Researchers have speculated about the techniques of administering intravenous fluids, specifically speed and sodium concentrations, to patients experiencing a DKA episode, with many assuming a faster administration rate of fluids would produce brain swelling. Others argued, from previous data, that these variables may not matter – especially since higher levels of brain damage were noted among children with higher rates of dehydration before they were treated. Some thought DKA created a state of inflammation in the brain, which caused the damage, and that speed and sodium concentration wouldn’t reverse this initial event. The researchers set out to determine the answers to these questions.

The PECARN research team put the data to the test: They created a 2-by-2 factorial design to test the impact of providing 1,255 pediatric patients, ages zero to 18, with higher (.9 percent) and lower (.45 percent) concentrations of sodium chloride at rapid and slow-rate administration speeds during a DKA episode. They administered tests during the first DKA episode and again during a recurrent episode. After analyzing 1,389 episodes, they found that the four different combinations did not have a statistically significant impact on the rate of cognitive decline during the DKA episode or during the 2-month and 6-month recovery periods.

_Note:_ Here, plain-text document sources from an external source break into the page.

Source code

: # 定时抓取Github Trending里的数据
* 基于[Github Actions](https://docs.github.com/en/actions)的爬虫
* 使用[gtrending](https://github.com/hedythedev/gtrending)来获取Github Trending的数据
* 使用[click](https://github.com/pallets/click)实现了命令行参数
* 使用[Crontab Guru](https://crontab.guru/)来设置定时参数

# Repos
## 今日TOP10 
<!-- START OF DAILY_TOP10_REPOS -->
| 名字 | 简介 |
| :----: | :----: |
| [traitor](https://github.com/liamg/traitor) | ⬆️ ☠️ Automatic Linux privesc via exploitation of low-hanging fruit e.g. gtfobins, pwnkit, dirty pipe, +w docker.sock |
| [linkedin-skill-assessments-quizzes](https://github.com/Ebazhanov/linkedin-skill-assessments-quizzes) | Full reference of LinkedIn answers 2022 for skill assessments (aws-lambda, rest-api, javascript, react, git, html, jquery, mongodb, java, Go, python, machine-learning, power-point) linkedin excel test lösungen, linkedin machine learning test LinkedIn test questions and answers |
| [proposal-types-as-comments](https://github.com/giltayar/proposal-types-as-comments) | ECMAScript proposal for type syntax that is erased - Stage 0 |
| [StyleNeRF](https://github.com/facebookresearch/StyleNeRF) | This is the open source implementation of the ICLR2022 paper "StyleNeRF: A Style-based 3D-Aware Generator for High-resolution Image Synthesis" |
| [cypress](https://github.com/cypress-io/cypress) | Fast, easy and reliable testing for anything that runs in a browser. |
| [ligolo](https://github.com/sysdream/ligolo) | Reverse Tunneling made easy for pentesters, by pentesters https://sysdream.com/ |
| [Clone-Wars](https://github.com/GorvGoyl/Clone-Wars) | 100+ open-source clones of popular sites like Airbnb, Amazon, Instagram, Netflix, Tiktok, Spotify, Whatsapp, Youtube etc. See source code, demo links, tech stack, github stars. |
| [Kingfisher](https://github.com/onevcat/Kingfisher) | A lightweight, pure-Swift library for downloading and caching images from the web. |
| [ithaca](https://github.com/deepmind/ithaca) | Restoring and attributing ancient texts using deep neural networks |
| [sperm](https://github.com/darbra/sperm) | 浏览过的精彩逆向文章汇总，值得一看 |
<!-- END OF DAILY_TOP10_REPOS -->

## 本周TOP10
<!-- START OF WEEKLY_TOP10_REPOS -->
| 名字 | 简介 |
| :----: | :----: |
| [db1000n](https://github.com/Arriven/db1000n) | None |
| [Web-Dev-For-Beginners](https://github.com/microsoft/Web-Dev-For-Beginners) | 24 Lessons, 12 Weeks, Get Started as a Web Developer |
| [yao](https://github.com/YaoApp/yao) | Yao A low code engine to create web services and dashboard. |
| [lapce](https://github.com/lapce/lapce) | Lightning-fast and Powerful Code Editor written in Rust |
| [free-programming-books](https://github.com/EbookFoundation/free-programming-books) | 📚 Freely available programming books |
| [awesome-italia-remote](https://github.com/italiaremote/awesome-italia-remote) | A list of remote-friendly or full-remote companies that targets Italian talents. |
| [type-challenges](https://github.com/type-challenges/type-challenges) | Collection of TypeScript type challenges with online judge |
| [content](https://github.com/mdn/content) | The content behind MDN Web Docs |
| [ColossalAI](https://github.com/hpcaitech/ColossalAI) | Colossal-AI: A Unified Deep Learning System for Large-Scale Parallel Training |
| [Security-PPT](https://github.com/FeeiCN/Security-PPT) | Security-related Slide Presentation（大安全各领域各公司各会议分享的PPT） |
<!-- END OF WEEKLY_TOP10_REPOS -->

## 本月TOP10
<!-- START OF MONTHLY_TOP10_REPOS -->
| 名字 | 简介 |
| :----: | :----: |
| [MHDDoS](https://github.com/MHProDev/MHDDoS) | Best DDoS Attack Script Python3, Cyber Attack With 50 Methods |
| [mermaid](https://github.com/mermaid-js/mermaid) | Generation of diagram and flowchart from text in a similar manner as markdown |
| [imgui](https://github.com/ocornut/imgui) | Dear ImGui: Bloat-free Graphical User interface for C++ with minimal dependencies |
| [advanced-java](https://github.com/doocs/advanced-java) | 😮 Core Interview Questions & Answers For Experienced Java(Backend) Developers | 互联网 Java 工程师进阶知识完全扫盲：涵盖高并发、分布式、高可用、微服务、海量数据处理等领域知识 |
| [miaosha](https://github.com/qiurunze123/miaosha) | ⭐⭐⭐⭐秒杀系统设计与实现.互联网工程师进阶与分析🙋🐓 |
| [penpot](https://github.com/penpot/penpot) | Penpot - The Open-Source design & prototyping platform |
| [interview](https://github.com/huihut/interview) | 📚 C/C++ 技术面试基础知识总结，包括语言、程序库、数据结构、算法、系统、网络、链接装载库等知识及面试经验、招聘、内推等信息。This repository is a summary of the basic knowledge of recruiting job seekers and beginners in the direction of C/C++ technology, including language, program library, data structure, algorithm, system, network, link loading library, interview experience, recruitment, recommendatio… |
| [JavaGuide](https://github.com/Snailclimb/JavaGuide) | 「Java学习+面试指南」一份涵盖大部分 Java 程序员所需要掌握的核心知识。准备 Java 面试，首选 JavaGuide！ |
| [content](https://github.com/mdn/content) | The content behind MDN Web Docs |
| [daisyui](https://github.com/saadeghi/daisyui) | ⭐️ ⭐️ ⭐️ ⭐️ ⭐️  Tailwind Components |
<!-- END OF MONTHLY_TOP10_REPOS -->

“One of the most important lessons from this study is that diabetic ketoacidosis should be avoided because it can cause harm,” says Dr. Brown. “But the best way to treat diabetic ketoacidosis is to prevent it. Parents can monitor this by checking blood sugar for insulin control and taking their children for treatment as soon as they show signs or symptoms that are concerning.”

According to the National Institute of Diabetes and Kidney Disease, symptoms of diabetic ketoacidosis include nausea and vomiting, stomach pain, fruity breath odor and rapid breathing. Untreated DKA can lead to coma and death.

An accompanying video and editorial are available online in the New England Journal of Medicine.

The study was funded by the Eunice Kennedy Shriver National Institute of Child Health and Human Development at the Health Resources and Services Administration. The PECARN DKA FLUID ClinicalTrials.gov number is NCT00629707.

Children’s National Health System’s Division of Pediatric Emergency Medicine has been a lead site for the PECARN network since its inception in 2001.